Some people see the term 'big data' as just broad-brush marketing coated with hype. But even those taking the big-data concept at face value need to overcome certain misconceptions.
Gartner thinks the hype can make it harder to choose the right course of action in this area and has done little to dispel some of the myths that still persist.
These fallacies include ideas such as 80 percent of data is unstructured — it isn't — and that advanced analytics is just a more complex form of normal analytics — again, not true, according to the analyst firm.
In an attempt to establish more of the facts relating to big data, Gartner has published two reports, covering myths about big data's impact on analytics and on information infrastructure. Here are the top five mistaken beliefs.
Myth 1: Everyone is ahead of us in big data
Although interest in big data technologies and services is running high — Gartner reckons 73 percent of firms are investing or planning to — most businesses are still in the early stages of adoption.
So people are wrong to worry that competitors are forging ahead with big data. In fact, only 13 percent of those surveyed had actually deployed any related technology.
"The biggest challenges that organisations face are to determine how to obtain value from big data, and how to decide where to start," Gartner said.
"Many organisations get stuck at the pilot stage because they don't tie the technology to business processes or concrete use-cases."
Gartner concludes: You're not too late.
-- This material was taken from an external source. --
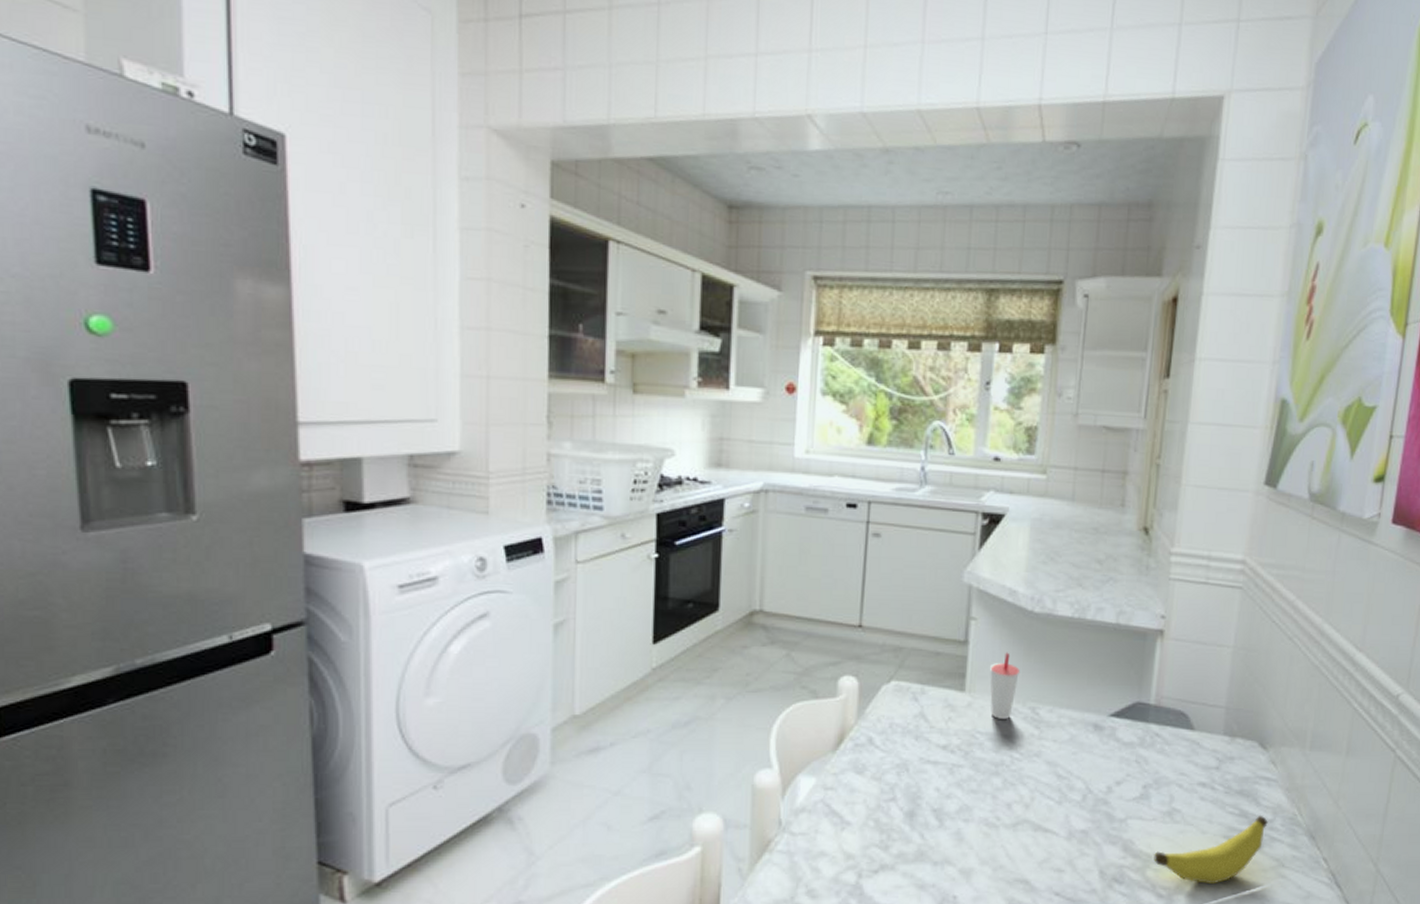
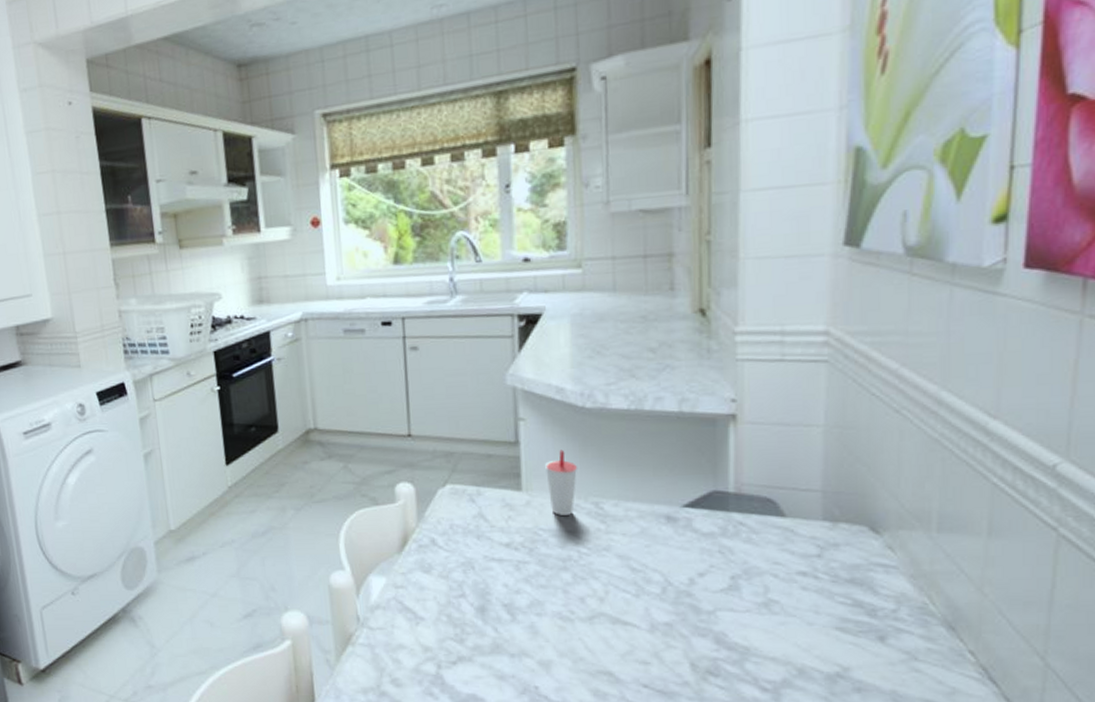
banana: present [1154,815,1268,885] -> none [752,604,891,679]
Build strategy on real tasks and involve IT and the business.
Myth 2: There's so much data, little flaws don't matter
Some think because of the law of large numbers, individual data flaws are insignificant and don't influence analysis results.
It's true that each individual flaw may have a much smaller impact on the whole dataset than it did when there was less data, but there are more flaws than before because there is more data.
"Therefore, the overall impact of poor-quality data on the whole dataset remains the same. In addition, much of the data that organisations use in a big-data context comes from outside, or is of unknown structure and origin," Gartner said.
"This means that the likelihood of data quality issues is even higher than before. So data quality is actually more important in the world of big data."
Gartner concludes: Devise new approaches to data quality and choose data quality levels. Follow the core principles of data quality assurance.
Myth 3: Big data will eliminate data integration
The hope is processing information via a schema-on-read approach will let firms read the same sources using multiple data models. That flexibility will enable end users to decide how to interpret any data asset on demand and provide data access tailored to individual users.
However, in reality most users rely on schema-on-write, where data is described and content prescribed, and there is agreement about the integrity of data.
Myth 4: No point using a data warehouse for advanced analytics
Some think building a data warehouse is a waste of time when advanced analytics can use new types of data. In fact, many advanced analytics projects use a data warehouse during the analysis.
Also, new data types may need to be refined to make them suitable for analysis. Furthermore, decisions have to made about which data is relevant, how to aggregate it, and the level of data quality necessary.
Gartner concludes: Use data warehouses where possible as a set of curated data for advanced analytics.
Myth 5: Data lakes will replace the data warehouse
Data lakes are often sold as enterprise-wide platforms for analysing disparate sources of data in native formats. But it's wrong to see them as replacements for data warehouses or as critical elements of an analytical infrastructure, Gartner said.
The technologies behind data lakes lack the maturity and breadth of features found in established data warehouse technologies: "Data warehouses already have the capabilities to support a broad variety of users." Firms don't have to wait for data lakes to catch up.
Gartner concludes: Use data lake technologies such as Hadoop alongside existing data warehouses. Data lakes won't deliver business value without investments in metadata management skills, tools and training.
The two Gartner reports are called Major myths about big data's impact on analytics and Major myths about big data's impact on information infrastructure.